Насмотревшись на заиленные озера, на высохшие, опустевшие от птиц и зверья прибрежные камыши, перепотевшие, запыленные, с самыми решительными намерениями ввалились мы в Ерахтурский райком. Как раз заседала комиссия по приемке осушенного болота – на это заседание и торопился Теплов. Сидели все чинно вокруг длинного стола, в белых рубашках с закатанными рукавами; вентилятор мягко шумел, пошевеливал приготовленные для торжественной подписи акты. А еще посреди стола стояла запотевшая поставка холодного квасу. Жарынь!

– Заждались вас, Владимир Порфирьевич! – шумно встретили Теплова. – Вот квасок холодный. Не хотите ли?

– Квасу выпью, а подписывать акты не стану, – сказал Теплов.

– Почему? – лица у всех за столом вытянулись.

– А потому, что это не мелиорация, а земельное душегубство. Ладно, вам наплевать на всю эту дикую живность – на выхухолей, на уток, на гусей, куликов. Но луга-то хоть пожалейте! Что вы делаете с лугами? Болото в тридцать гектаров осушили, а тысячи гектаров прекрасных лугов обезводили!

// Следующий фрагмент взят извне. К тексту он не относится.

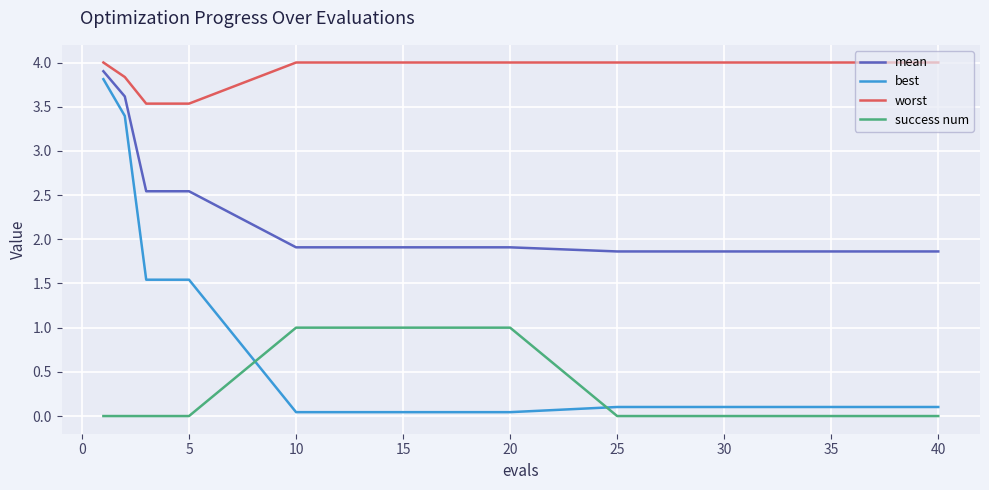

How many times do best and success num cross each other?

2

– Нельзя ли без эмоций? – сказал один из членов комиссии, кругленький розовый колобок, представитель Мещерской мелиоративной станции, от науки, так сказать. – Мы привыкли с карандашом работать, выгоду считать. Вот и приплюсуйте тридцать гектаров бывшего болота к нашему земельному обороту. Это вам не дикие утки, товарищ Теплое, а культурная земля.

Теплов, весь какой-то серый от пыли, морщинистый и злой от застарелой мучительной болезни (увы, он давно уж умер), поглядел на это розовое яблочко и изрек хриплым, рыкающим голосом:

– Какая культурная? Это ободранная земля. С карандашиком привыкли работать? Все плюсуете? А кто ваши минусы учитывать будет? Тетя Мотя или дядя Вавил? Вы просуропили канал длиной в шесть километров. Да ширина его поверху тридцать – сорок метров, да земляной отвал примерно такой же ширины. Вот и помножьте шестьдесят метров на шесть километров. Ну? Шестью шесть – тридцать шесть. Тридцать шесть гектаров прекрасных лугов выбросили кобелю под хвост. Это за тридцать гектаров болота? Да сколько тысяч обезводили? Считайте, считайте, во что обошлось ваше осушение болота!